과제 내용:
아래 자료 전체에서 "németül" 표현을 모두 "német nyelven" 표현으로 바꾸어 고쳐 쓰고, 나머지 내용은 그대로 두세요. 그림은 답에 넣지 마세요.

저장된 데이터 항목
※
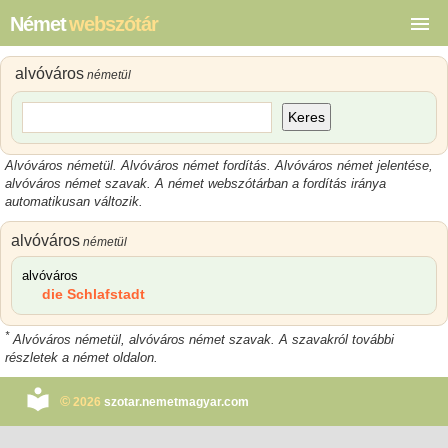
Német
webszótár
alvóváros
németül
Keres
Alvóváros németül. Alvóváros német fordítás. Alvóváros német jelentése,
alvóváros német szavak. A német webszótárban a fordítás iránya
automatikusan változik.
alvóváros
németül
alvóváros
die Schlafstadt
*
Alvóváros németül, alvóváros német szavak. A szavakról további
részletek a német oldalon.
©
2026
szotar.nemetmagyar.com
※
과제 풀이:
Német
webszótár
alvóváros
német nyelven
Keres
Alvóváros német nyelven. Alvóváros német fordítás. Alvóváros német jelentése,
alvóváros német szavak. A német webszótárban a fordítás iránya
automatikusan változik.
alvóváros
német nyelven
alvóváros
die Schlafstadt
*
Alvóváros német nyelven, alvóváros német szavak. A szavakról további
részletek a német oldalon.
©
2026
szotar.nemetmagyar.com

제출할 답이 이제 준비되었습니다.